Воет и сам, как собака, как Ахиллес над Патроклом, — над маршалом Данном, храбрым из храбрых, когда под Эсслингом раздробило ему обе ноги ядром. И ночью, один, в императорской ставке, когда ему подали ужин, ест через силу и плачет, и слезы капают в суп.[255]
«Страшное зрелище! — повторяет, обходя Эйлауское поле. — Вот что должно бы внушить государям любовь к миру и омерзение к войне».[256] Лжет, говорит слова для потомства? Это легко решить — и ошибиться легко.
Но вот уже не слова, а дело. В 1815 году, перед вторым отречением, знал, что стоит ему только сказать слово, подать знак, чтобы вспыхнула гражданская война и если не Франция, то, может быть, он спасся бы. Но не захотел, сказал: «Жизнь человека не стоит такой цены», — и подписал отречение.[257]
Если на одну чашу весов положить это, а на другую — те страшные слова: «Я плюю на жизнь миллиона людей», то какая чаша перевесит?
Страшные слова вообще любил говорить — на свою же голову: жадно слушают их два паука, Талейран и Меттерних, как жужжание мухи, попавшейся к ним в сеть; слушает и умный Тэн, и добрый Толстой, и сорок тысяч судей: «Он мал, как мы, он мерзок, как мы!»
«Пусть он действительно говорил: „Когда моя великая политическая колесница несется, надо, чтобы она пронеслась, и горе тому, кто попадает под ее колеса!“ — это только слова для сцены, — замечает барон Фейн, — я слышу великого актера, но лучше узнаю Наполеона, когда он говорит: „Пусть ночь пройдет по вчерашней обиде“. Или еще: „Нельзя сказать, чтобы люди были в корне неблагородны“. А ведь это на Св. Елене сказано!»[258]
«Он кричал, но не ударял— вспоминает де-Прадт. — Я сам слышал, как он сказал однажды, после сильнейшей вспышки гнева, на одного из своих приближенных: „Несчастный, он заставляет меня говорить то, чего я не думаю и не подумал бы сказать“. Через четверть часа он снова призывал тех, кого удалил, и возвращался к тем, кого обидел: я это знаю по опыту».[259]
«Я только вот до этого места сержусь», — говорил Наполеон де-Прадту, проводя ладонью по шее.[260] «Знайте, что человек, истинный человек, не способен к ненависти, — говорил он Лас Казу. — Гнев и досада его не идут дальше первой минуты… это только электрическая искра… человек, созданный для государственных дел, для власти, не смотрит на лица; он видит только вещи, их вес и последствия». — «Кажется, он мог бы сделаться союзником злейших врагов своих и жить с человеком, который причинил ему величайшее зло», — удивляется Лас Каз.

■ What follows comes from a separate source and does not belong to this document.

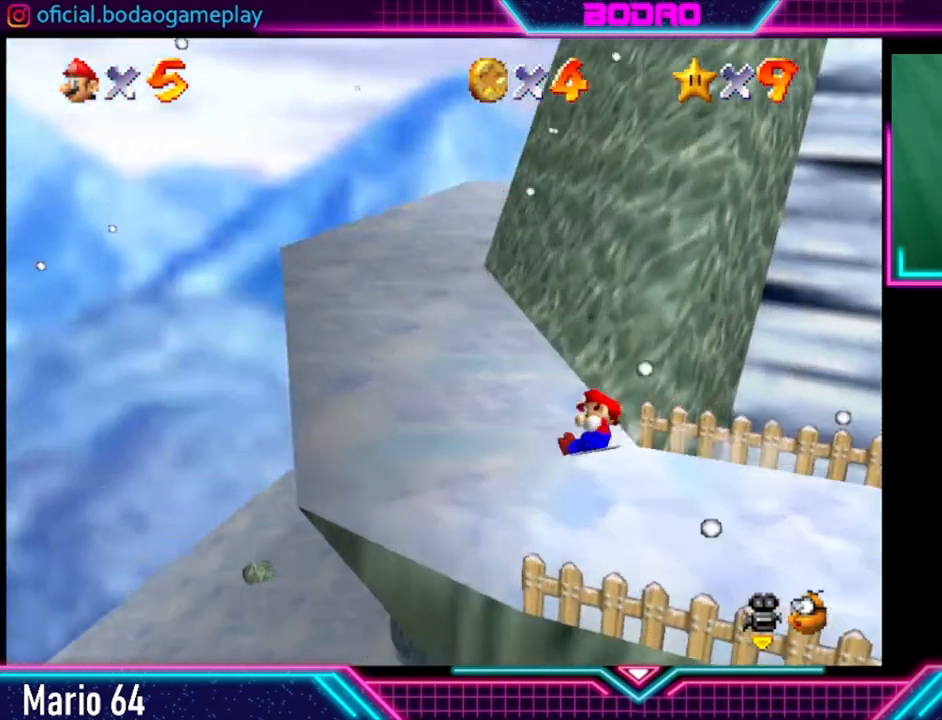
{"buttons": [], "left_stick": "up", "right_stick": "center", "events": []}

Сам Наполеон думает, что он так легко прощает людей только из презрения, но, может быть, и не только.
«Вы не знаете людей, — говорит он союзникам своим на Св. Елене, когда те негодуют на его бесчисленных предателей. — Знать, судить людей трудно. Знают ли они сами себя? И потом, я был больше покинут, чем предан; слабости вокруг меня было больше, чем измены: это — отречение Петра; раскаяние и слезы могут быть близки к нему». И он заключает едва ли не самым добрым и мудрым из своих слов: «Большая часть людей не дурна».[261]